## Task brief
Every record is to be printed exactly as written; pictures are to be omitted.
------------------------------------------------------------
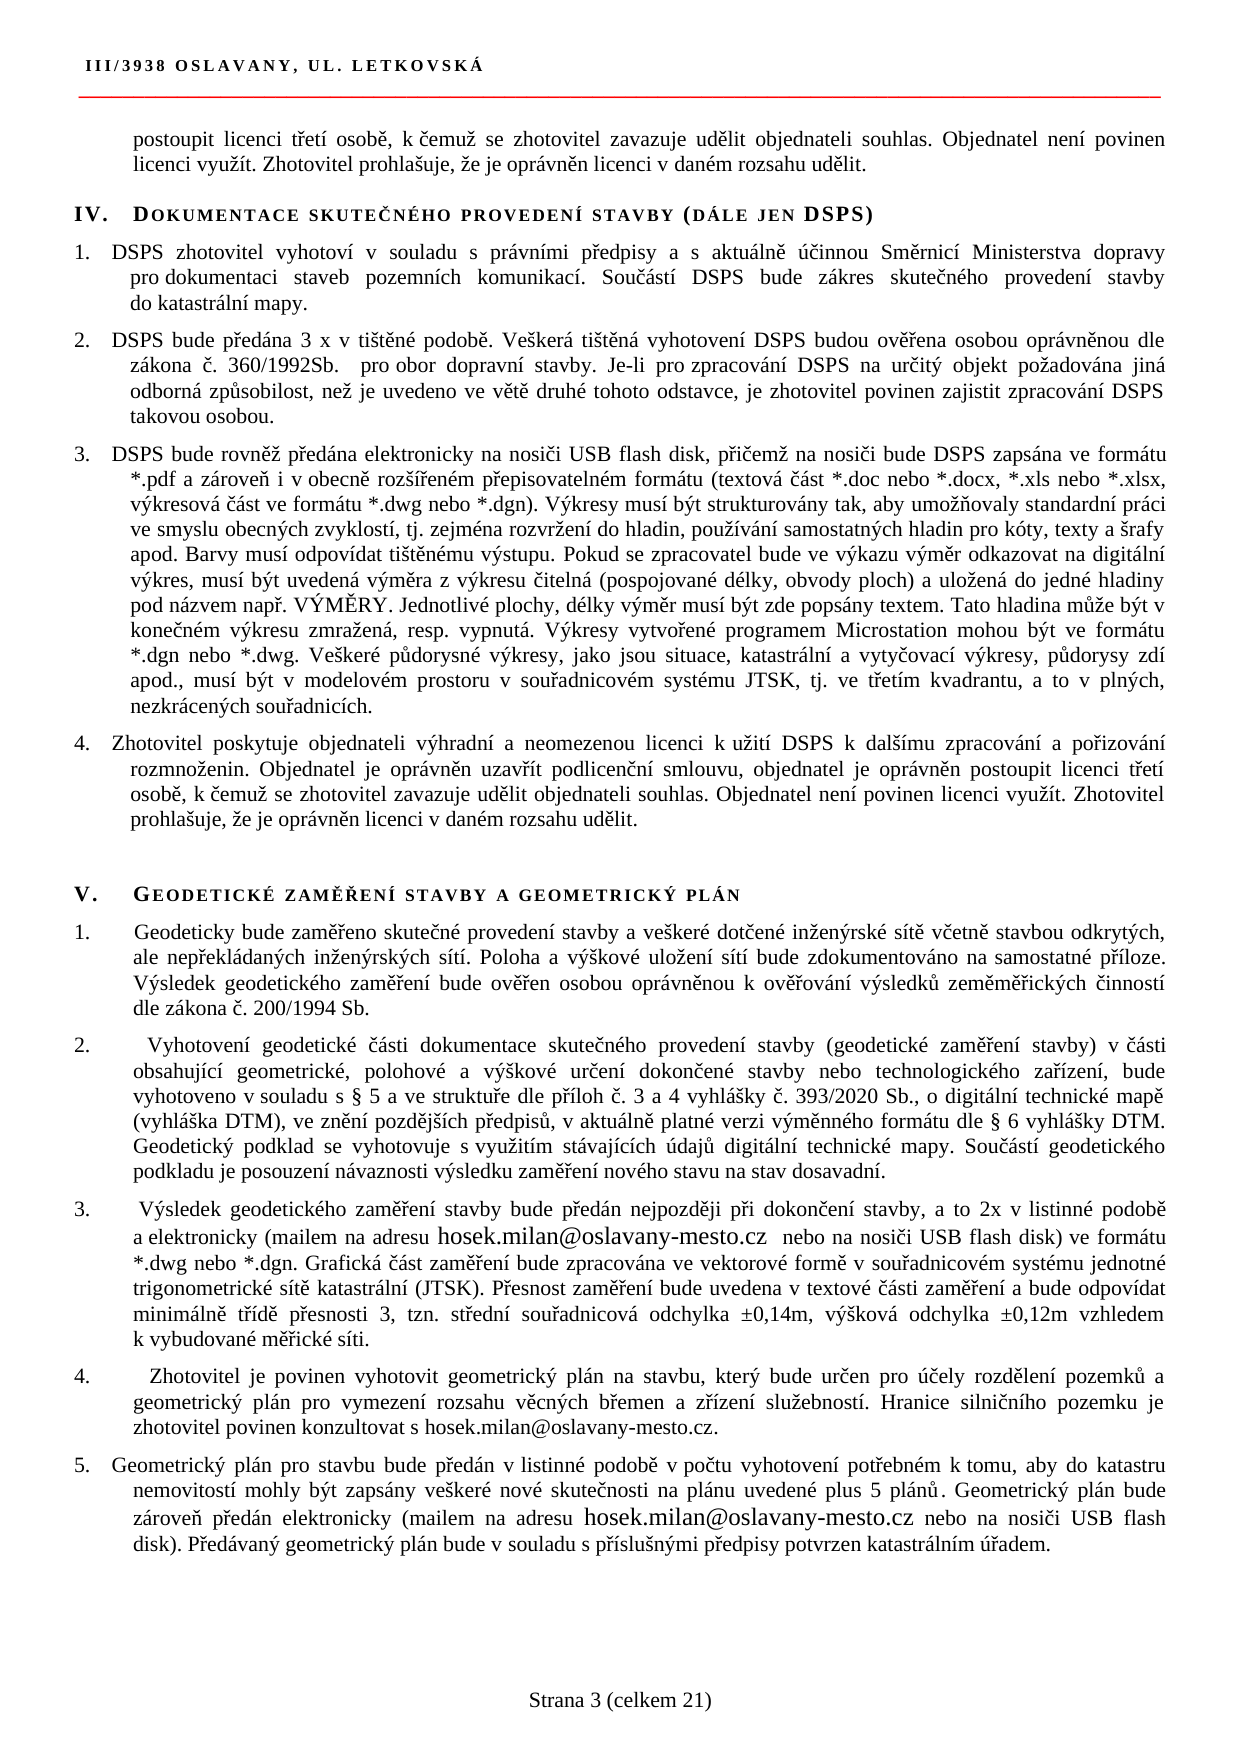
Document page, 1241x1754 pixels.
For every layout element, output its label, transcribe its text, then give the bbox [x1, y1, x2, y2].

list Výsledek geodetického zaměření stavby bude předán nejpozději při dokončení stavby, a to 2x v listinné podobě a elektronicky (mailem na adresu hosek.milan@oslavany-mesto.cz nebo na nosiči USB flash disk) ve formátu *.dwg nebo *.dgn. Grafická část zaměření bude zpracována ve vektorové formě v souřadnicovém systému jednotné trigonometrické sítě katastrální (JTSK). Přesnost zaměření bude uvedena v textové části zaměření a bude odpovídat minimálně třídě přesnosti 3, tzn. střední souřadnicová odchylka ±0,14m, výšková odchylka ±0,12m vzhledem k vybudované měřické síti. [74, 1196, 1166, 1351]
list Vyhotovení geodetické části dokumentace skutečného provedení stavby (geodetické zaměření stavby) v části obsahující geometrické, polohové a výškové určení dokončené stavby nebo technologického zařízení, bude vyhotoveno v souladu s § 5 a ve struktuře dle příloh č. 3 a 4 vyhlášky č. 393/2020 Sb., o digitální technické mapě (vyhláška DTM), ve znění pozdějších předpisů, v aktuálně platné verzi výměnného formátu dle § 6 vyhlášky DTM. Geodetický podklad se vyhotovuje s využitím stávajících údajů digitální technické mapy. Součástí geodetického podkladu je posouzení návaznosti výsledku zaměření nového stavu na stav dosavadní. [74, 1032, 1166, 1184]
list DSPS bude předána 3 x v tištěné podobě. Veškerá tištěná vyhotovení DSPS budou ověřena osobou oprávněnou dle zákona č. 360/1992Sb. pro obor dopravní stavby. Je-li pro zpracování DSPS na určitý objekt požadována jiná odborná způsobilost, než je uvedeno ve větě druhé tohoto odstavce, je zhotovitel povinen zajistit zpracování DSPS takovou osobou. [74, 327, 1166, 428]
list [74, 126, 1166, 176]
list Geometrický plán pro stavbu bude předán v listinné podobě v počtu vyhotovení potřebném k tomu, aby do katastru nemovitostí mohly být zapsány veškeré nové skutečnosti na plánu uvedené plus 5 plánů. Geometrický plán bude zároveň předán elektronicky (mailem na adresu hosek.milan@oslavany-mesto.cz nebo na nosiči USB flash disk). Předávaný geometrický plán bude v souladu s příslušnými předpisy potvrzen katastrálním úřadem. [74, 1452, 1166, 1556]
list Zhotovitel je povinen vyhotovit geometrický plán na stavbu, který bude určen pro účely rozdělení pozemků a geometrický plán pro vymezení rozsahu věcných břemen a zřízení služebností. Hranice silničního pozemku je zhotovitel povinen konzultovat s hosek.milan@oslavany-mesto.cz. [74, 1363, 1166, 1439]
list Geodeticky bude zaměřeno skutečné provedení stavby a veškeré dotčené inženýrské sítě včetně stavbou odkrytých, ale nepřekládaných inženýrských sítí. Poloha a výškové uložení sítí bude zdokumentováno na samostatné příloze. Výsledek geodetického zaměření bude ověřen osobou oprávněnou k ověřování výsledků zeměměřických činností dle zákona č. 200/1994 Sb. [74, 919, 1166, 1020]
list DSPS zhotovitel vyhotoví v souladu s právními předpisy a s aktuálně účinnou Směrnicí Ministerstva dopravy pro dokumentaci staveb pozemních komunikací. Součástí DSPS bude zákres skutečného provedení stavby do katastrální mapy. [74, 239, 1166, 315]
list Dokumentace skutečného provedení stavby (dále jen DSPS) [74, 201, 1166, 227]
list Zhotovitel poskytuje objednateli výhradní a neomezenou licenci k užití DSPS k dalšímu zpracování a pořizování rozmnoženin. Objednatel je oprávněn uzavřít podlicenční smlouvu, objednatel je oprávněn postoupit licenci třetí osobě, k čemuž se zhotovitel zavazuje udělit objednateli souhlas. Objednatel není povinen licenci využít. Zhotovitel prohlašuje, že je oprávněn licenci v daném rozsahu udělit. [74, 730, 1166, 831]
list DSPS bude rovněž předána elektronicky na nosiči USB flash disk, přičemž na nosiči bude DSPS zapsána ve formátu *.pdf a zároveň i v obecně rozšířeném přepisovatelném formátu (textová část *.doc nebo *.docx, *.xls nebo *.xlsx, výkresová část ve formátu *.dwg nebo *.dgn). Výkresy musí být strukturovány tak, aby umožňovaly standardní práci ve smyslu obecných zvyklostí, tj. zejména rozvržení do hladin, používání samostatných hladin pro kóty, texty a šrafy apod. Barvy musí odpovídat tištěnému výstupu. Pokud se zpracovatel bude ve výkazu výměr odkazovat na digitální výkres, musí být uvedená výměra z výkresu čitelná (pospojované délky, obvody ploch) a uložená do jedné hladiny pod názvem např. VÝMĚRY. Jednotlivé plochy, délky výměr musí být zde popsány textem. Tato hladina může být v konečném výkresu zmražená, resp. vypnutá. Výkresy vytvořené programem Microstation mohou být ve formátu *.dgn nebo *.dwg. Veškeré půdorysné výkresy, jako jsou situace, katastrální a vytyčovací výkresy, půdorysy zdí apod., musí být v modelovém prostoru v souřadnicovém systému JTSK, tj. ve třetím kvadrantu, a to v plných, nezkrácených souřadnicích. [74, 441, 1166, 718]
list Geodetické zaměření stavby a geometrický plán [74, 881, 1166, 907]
------------------------------------------------------------
## Task output
Document page, 1241x1754 pixels.
For every layout element, output its label, transcribe its text, then give the bbox [x1, y1, x2, y2].

list Výsledek geodetického zaměření stavby bude předán nejpozději při dokončení stavby, a to 2x v listinné podobě a elektronicky (mailem na adresu hosek.milan@oslavany-mesto.cz nebo na nosiči USB flash disk) ve formátu *.dwg nebo *.dgn. Grafická část zaměření bude zpracována ve vektorové formě v souřadnicovém systému jednotné trigonometrické sítě katastrální (JTSK). Přesnost zaměření bude uvedena v textové části zaměření a bude odpovídat minimálně třídě přesnosti 3, tzn. střední souřadnicová odchylka ±0,14m, výšková odchylka ±0,12m vzhledem k vybudované měřické síti. [74, 1196, 1166, 1351]
list Vyhotovení geodetické části dokumentace skutečného provedení stavby (geodetické zaměření stavby) v části obsahující geometrické, polohové a výškové určení dokončené stavby nebo technologického zařízení, bude vyhotoveno v souladu s § 5 a ve struktuře dle příloh č. 3 a 4 vyhlášky č. 393/2020 Sb., o digitální technické mapě (vyhláška DTM), ve znění pozdějších předpisů, v aktuálně platné verzi výměnného formátu dle § 6 vyhlášky DTM. Geodetický podklad se vyhotovuje s využitím stávajících údajů digitální technické mapy. Součástí geodetického podkladu je posouzení návaznosti výsledku zaměření nového stavu na stav dosavadní. [74, 1032, 1166, 1184]
list DSPS bude předána 3 x v tištěné podobě. Veškerá tištěná vyhotovení DSPS budou ověřena osobou oprávněnou dle zákona č. 360/1992Sb. pro obor dopravní stavby. Je-li pro zpracování DSPS na určitý objekt požadována jiná odborná způsobilost, než je uvedeno ve větě druhé tohoto odstavce, je zhotovitel povinen zajistit zpracování DSPS takovou osobou. [74, 327, 1166, 428]
list [74, 126, 1166, 176]
list Geometrický plán pro stavbu bude předán v listinné podobě v počtu vyhotovení potřebném k tomu, aby do katastru nemovitostí mohly být zapsány veškeré nové skutečnosti na plánu uvedené plus 5 plánů. Geometrický plán bude zároveň předán elektronicky (mailem na adresu hosek.milan@oslavany-mesto.cz nebo na nosiči USB flash disk). Předávaný geometrický plán bude v souladu s příslušnými předpisy potvrzen katastrálním úřadem. [74, 1452, 1166, 1556]
list Zhotovitel je povinen vyhotovit geometrický plán na stavbu, který bude určen pro účely rozdělení pozemků a geometrický plán pro vymezení rozsahu věcných břemen a zřízení služebností. Hranice silničního pozemku je zhotovitel povinen konzultovat s hosek.milan@oslavany-mesto.cz. [74, 1363, 1166, 1439]
list Geodeticky bude zaměřeno skutečné provedení stavby a veškeré dotčené inženýrské sítě včetně stavbou odkrytých, ale nepřekládaných inženýrských sítí. Poloha a výškové uložení sítí bude zdokumentováno na samostatné příloze. Výsledek geodetického zaměření bude ověřen osobou oprávněnou k ověřování výsledků zeměměřických činností dle zákona č. 200/1994 Sb. [74, 919, 1166, 1020]
list DSPS zhotovitel vyhotoví v souladu s právními předpisy a s aktuálně účinnou Směrnicí Ministerstva dopravy pro dokumentaci staveb pozemních komunikací. Součástí DSPS bude zákres skutečného provedení stavby do katastrální mapy. [74, 239, 1166, 315]
list Dokumentace skutečného provedení stavby (dále jen DSPS) [74, 201, 1166, 227]
list Zhotovitel poskytuje objednateli výhradní a neomezenou licenci k užití DSPS k dalšímu zpracování a pořizování rozmnoženin. Objednatel je oprávněn uzavřít podlicenční smlouvu, objednatel je oprávněn postoupit licenci třetí osobě, k čemuž se zhotovitel zavazuje udělit objednateli souhlas. Objednatel není povinen licenci využít. Zhotovitel prohlašuje, že je oprávněn licenci v daném rozsahu udělit. [74, 730, 1166, 831]
list DSPS bude rovněž předána elektronicky na nosiči USB flash disk, přičemž na nosiči bude DSPS zapsána ve formátu *.pdf a zároveň i v obecně rozšířeném přepisovatelném formátu (textová část *.doc nebo *.docx, *.xls nebo *.xlsx, výkresová část ve formátu *.dwg nebo *.dgn). Výkresy musí být strukturovány tak, aby umožňovaly standardní práci ve smyslu obecných zvyklostí, tj. zejména rozvržení do hladin, používání samostatných hladin pro kóty, texty a šrafy apod. Barvy musí odpovídat tištěnému výstupu. Pokud se zpracovatel bude ve výkazu výměr odkazovat na digitální výkres, musí být uvedená výměra z výkresu čitelná (pospojované délky, obvody ploch) a uložená do jedné hladiny pod názvem např. VÝMĚRY. Jednotlivé plochy, délky výměr musí být zde popsány textem. Tato hladina může být v konečném výkresu zmražená, resp. vypnutá. Výkresy vytvořené programem Microstation mohou být ve formátu *.dgn nebo *.dwg. Veškeré půdorysné výkresy, jako jsou situace, katastrální a vytyčovací výkresy, půdorysy zdí apod., musí být v modelovém prostoru v souřadnicovém systému JTSK, tj. ve třetím kvadrantu, a to v plných, nezkrácených souřadnicích. [74, 441, 1166, 718]
list Geodetické zaměření stavby a geometrický plán [74, 881, 1166, 907]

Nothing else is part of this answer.